Task details: The response should contain all of the records, copied exactly, and none of the images.

Saved entries:

--------

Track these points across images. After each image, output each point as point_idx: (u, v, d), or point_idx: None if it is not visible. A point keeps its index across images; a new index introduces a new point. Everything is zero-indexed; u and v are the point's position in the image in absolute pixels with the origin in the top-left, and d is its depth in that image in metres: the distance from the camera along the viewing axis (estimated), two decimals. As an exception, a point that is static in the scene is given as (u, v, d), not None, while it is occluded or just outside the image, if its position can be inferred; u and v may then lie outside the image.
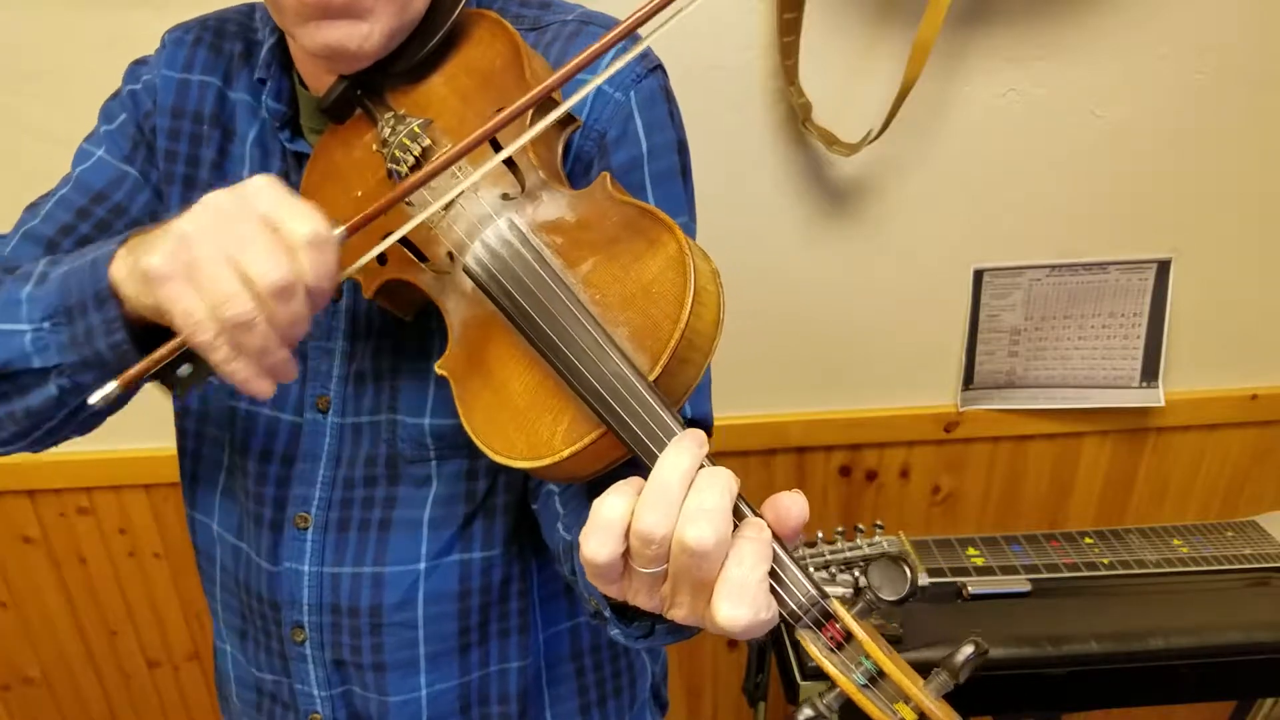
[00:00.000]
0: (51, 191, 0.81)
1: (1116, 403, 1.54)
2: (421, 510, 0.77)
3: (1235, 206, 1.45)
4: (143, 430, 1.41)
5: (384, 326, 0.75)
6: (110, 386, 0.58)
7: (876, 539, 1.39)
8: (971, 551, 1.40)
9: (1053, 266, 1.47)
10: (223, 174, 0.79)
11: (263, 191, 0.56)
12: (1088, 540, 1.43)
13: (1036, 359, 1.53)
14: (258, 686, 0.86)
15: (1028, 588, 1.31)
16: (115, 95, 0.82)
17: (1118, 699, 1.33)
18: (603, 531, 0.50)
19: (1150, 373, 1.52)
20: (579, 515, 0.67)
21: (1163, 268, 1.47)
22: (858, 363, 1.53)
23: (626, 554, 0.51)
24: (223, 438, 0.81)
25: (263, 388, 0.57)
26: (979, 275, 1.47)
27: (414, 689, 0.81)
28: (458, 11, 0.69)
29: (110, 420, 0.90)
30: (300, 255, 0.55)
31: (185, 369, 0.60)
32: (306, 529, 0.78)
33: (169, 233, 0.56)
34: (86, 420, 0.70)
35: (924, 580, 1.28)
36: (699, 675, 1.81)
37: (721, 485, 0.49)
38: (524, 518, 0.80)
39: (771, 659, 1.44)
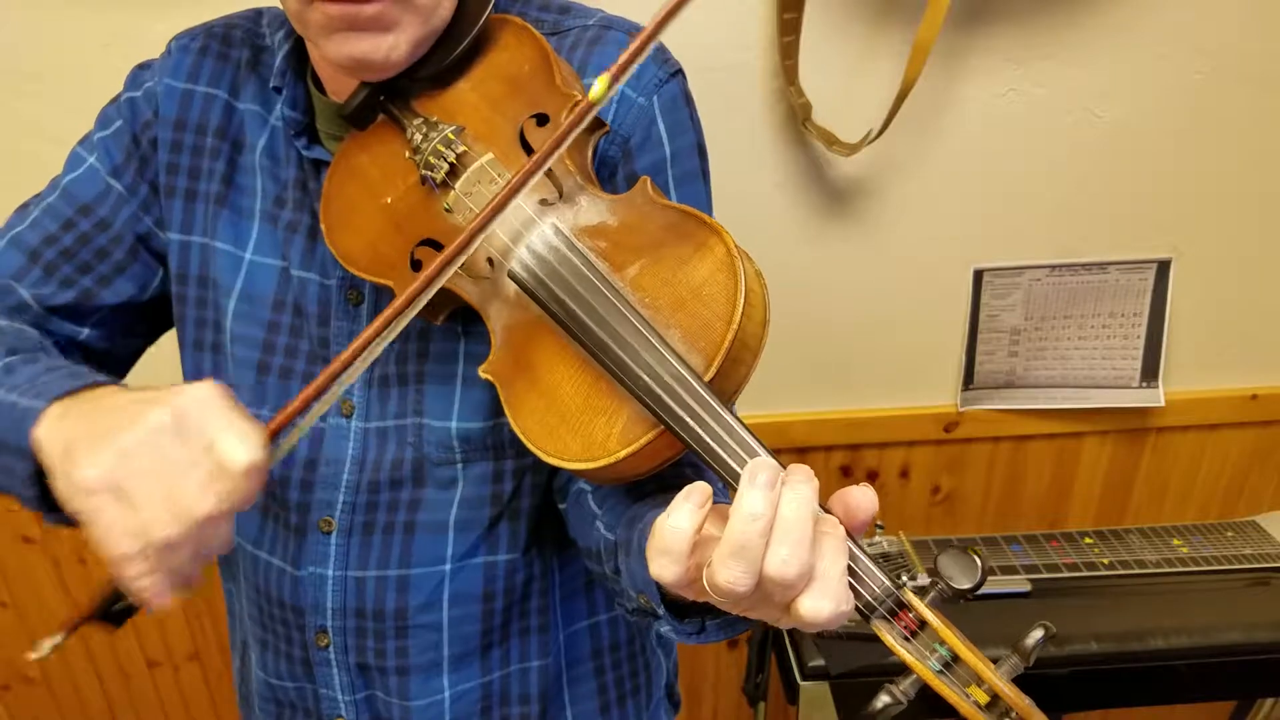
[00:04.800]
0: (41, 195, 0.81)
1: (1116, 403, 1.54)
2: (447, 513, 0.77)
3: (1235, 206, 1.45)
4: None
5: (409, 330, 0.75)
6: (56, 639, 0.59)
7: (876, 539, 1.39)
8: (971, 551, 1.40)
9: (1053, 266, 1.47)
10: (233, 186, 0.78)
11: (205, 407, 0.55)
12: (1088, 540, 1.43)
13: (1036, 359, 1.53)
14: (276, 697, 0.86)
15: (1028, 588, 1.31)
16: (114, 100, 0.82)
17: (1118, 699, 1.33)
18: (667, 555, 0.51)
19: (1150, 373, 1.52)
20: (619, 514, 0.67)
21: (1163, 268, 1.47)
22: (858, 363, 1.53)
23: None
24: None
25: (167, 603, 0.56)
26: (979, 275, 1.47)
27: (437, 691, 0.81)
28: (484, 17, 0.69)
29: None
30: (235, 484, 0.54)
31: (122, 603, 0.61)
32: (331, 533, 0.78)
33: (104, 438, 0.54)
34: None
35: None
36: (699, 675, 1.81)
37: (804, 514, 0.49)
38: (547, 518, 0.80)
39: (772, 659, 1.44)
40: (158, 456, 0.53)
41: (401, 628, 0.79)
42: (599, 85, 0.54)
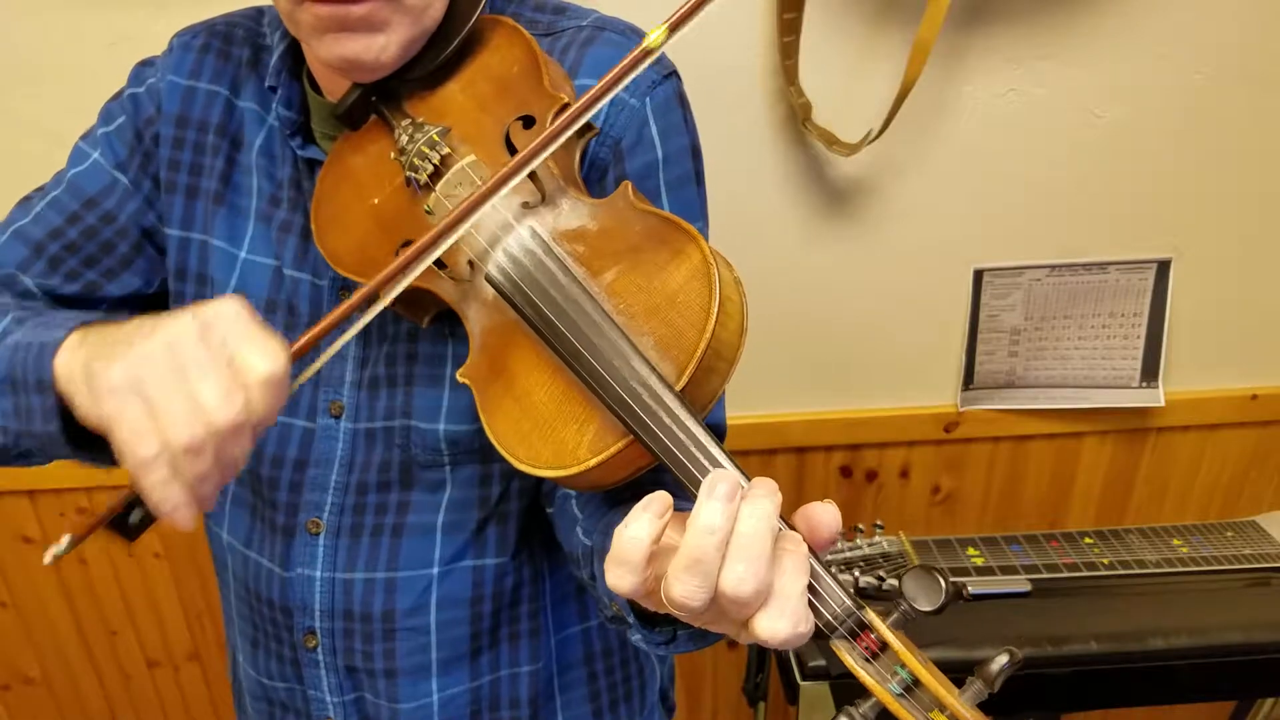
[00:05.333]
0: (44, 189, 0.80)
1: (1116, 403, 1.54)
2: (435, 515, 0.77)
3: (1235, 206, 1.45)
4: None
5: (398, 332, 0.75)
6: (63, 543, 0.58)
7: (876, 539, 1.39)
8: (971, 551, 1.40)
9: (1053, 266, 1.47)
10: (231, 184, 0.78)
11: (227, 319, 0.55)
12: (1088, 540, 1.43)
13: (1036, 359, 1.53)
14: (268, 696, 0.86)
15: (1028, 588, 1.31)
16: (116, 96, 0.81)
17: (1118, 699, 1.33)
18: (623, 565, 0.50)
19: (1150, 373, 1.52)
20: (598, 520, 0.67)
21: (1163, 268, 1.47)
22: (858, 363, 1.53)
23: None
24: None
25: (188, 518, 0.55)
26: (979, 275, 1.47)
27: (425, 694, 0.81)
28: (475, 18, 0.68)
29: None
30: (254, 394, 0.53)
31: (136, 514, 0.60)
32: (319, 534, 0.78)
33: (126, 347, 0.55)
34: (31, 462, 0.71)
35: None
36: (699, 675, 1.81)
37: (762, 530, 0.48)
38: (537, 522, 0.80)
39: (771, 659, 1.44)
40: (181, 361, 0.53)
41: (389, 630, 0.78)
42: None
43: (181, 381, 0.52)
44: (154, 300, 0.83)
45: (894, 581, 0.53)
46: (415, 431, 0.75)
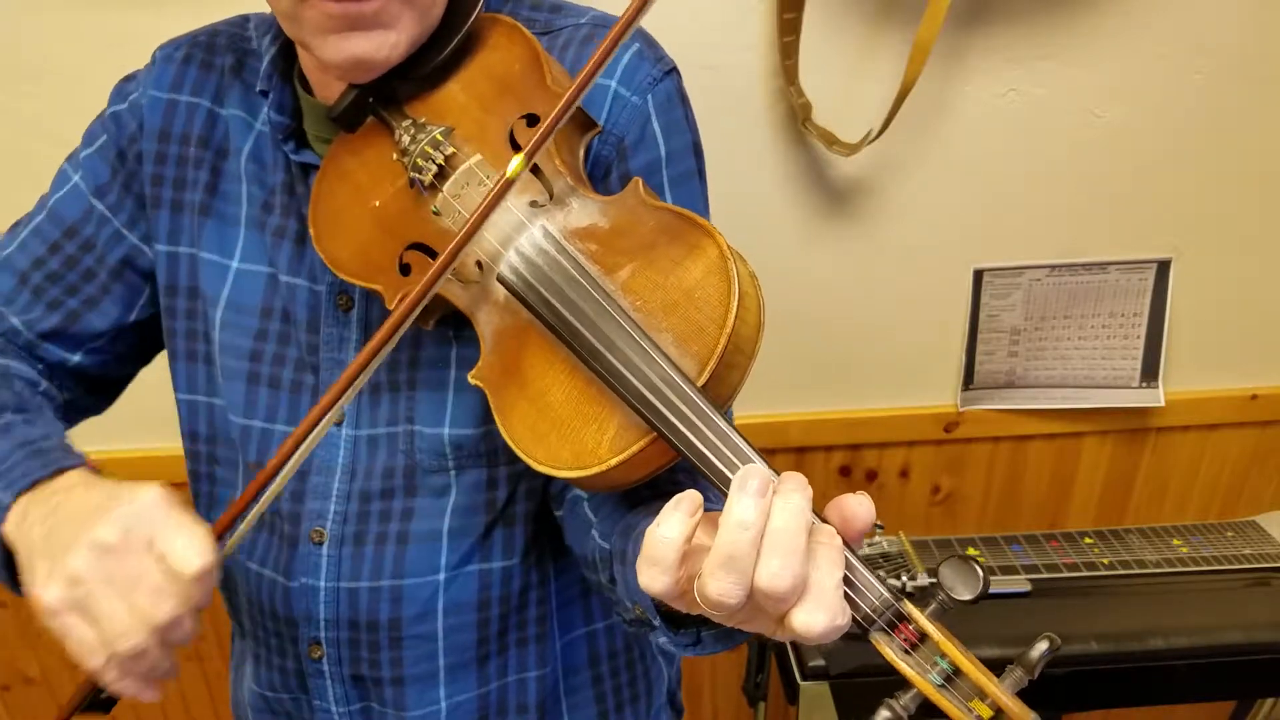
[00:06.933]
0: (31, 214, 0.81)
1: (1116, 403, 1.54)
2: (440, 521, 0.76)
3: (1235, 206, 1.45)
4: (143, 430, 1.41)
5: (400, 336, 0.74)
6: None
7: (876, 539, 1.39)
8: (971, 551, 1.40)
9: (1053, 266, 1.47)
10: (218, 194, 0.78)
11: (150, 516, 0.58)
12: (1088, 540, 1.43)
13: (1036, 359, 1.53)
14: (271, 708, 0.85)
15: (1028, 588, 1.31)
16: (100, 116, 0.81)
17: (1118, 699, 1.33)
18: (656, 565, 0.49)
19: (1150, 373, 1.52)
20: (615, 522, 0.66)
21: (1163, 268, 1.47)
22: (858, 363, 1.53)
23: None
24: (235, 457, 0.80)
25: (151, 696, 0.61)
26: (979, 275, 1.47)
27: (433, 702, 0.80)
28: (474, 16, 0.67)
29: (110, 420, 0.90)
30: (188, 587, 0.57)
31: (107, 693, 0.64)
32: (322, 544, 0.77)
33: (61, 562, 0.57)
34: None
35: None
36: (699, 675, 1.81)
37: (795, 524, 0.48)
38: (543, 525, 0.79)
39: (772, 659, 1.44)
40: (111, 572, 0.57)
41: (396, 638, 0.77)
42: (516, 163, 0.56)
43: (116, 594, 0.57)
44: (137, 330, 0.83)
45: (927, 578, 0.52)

--------

Finished task:
Track these points across images. After each image, output each point as point_idx: (u, v, d), or point_idx: None if it is not visible. A point keeps its index across images; a new index introduces a new point. Everything is zero-indexed; u and v are the point's position in the image in absolute pixels with the origin in the top-left, and d is its depth in that image in metres: the distance from the camera along the viewing axis (estimated), two decimals. As an exception, a point that is static in the scene is given as (u, v, d), not None, while it is occluded or just outside the image, if its position can be inferred; u and v may then lie outside the image.
[00:00.000]
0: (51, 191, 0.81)
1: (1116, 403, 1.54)
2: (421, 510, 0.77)
3: (1235, 206, 1.45)
4: (143, 430, 1.41)
5: (384, 326, 0.75)
6: (110, 386, 0.58)
7: (876, 539, 1.39)
8: (971, 551, 1.40)
9: (1053, 266, 1.47)
10: (223, 174, 0.79)
11: (263, 191, 0.56)
12: (1088, 540, 1.43)
13: (1036, 359, 1.53)
14: (258, 686, 0.86)
15: (1028, 588, 1.31)
16: (115, 95, 0.82)
17: (1118, 699, 1.33)
18: (603, 531, 0.50)
19: (1150, 373, 1.52)
20: (579, 515, 0.67)
21: (1163, 268, 1.47)
22: (858, 363, 1.53)
23: (626, 554, 0.51)
24: (223, 438, 0.81)
25: (263, 388, 0.57)
26: (979, 275, 1.47)
27: (414, 689, 0.81)
28: (458, 11, 0.69)
29: (110, 420, 0.90)
30: (300, 255, 0.55)
31: (185, 369, 0.60)
32: (306, 529, 0.78)
33: (169, 233, 0.56)
34: (86, 420, 0.70)
35: (924, 580, 1.28)
36: (699, 675, 1.81)
37: (721, 485, 0.49)
38: (524, 518, 0.80)
39: (771, 659, 1.44)
[00:04.800]
0: (41, 195, 0.81)
1: (1116, 403, 1.54)
2: (447, 513, 0.77)
3: (1235, 206, 1.45)
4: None
5: (409, 330, 0.75)
6: (56, 639, 0.59)
7: (876, 539, 1.39)
8: (971, 551, 1.40)
9: (1053, 266, 1.47)
10: (233, 186, 0.78)
11: (205, 407, 0.55)
12: (1088, 540, 1.43)
13: (1036, 359, 1.53)
14: (276, 697, 0.86)
15: (1028, 588, 1.31)
16: (114, 100, 0.82)
17: (1118, 699, 1.33)
18: (667, 555, 0.51)
19: (1150, 373, 1.52)
20: (619, 514, 0.67)
21: (1163, 268, 1.47)
22: (858, 363, 1.53)
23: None
24: None
25: (167, 603, 0.56)
26: (979, 275, 1.47)
27: (437, 691, 0.81)
28: (484, 17, 0.69)
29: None
30: (235, 484, 0.54)
31: (122, 603, 0.61)
32: (331, 533, 0.78)
33: (104, 438, 0.54)
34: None
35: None
36: (699, 675, 1.81)
37: (804, 514, 0.49)
38: (547, 518, 0.80)
39: (772, 659, 1.44)
40: (158, 456, 0.53)
41: (401, 628, 0.79)
42: (599, 85, 0.54)
[00:05.333]
0: (44, 189, 0.80)
1: (1116, 403, 1.54)
2: (435, 515, 0.77)
3: (1235, 206, 1.45)
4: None
5: (398, 332, 0.75)
6: (63, 543, 0.58)
7: (876, 539, 1.39)
8: (971, 551, 1.40)
9: (1053, 266, 1.47)
10: (231, 184, 0.78)
11: (227, 319, 0.55)
12: (1088, 540, 1.43)
13: (1036, 359, 1.53)
14: (268, 696, 0.86)
15: (1028, 588, 1.31)
16: (116, 96, 0.81)
17: (1118, 699, 1.33)
18: (623, 565, 0.50)
19: (1150, 373, 1.52)
20: (598, 520, 0.67)
21: (1163, 268, 1.47)
22: (858, 363, 1.53)
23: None
24: None
25: (188, 518, 0.55)
26: (979, 275, 1.47)
27: (425, 694, 0.81)
28: (475, 18, 0.68)
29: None
30: (254, 394, 0.53)
31: (136, 514, 0.60)
32: (319, 534, 0.78)
33: (126, 347, 0.55)
34: (31, 462, 0.71)
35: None
36: (699, 675, 1.81)
37: (762, 530, 0.48)
38: (537, 522, 0.80)
39: (771, 659, 1.44)
40: (181, 361, 0.53)
41: (389, 630, 0.78)
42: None
43: (181, 381, 0.52)
44: (154, 300, 0.83)
45: (894, 581, 0.53)
46: (415, 431, 0.75)
[00:06.933]
0: (31, 214, 0.81)
1: (1116, 403, 1.54)
2: (440, 521, 0.76)
3: (1235, 206, 1.45)
4: (143, 430, 1.41)
5: (400, 336, 0.74)
6: None
7: (876, 539, 1.39)
8: (971, 551, 1.40)
9: (1053, 266, 1.47)
10: (218, 194, 0.78)
11: (150, 516, 0.58)
12: (1088, 540, 1.43)
13: (1036, 359, 1.53)
14: (271, 708, 0.85)
15: (1028, 588, 1.31)
16: (100, 116, 0.81)
17: (1118, 699, 1.33)
18: (656, 565, 0.49)
19: (1150, 373, 1.52)
20: (615, 522, 0.66)
21: (1163, 268, 1.47)
22: (858, 363, 1.53)
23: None
24: (235, 457, 0.80)
25: (151, 696, 0.61)
26: (979, 275, 1.47)
27: (433, 702, 0.80)
28: (474, 16, 0.67)
29: (110, 420, 0.90)
30: (188, 587, 0.57)
31: (107, 693, 0.64)
32: (322, 544, 0.77)
33: (61, 562, 0.57)
34: None
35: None
36: (699, 675, 1.81)
37: (795, 524, 0.48)
38: (543, 525, 0.79)
39: (772, 659, 1.44)
40: (111, 572, 0.57)
41: (396, 638, 0.77)
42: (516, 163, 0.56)
43: (116, 594, 0.57)
44: (137, 330, 0.83)
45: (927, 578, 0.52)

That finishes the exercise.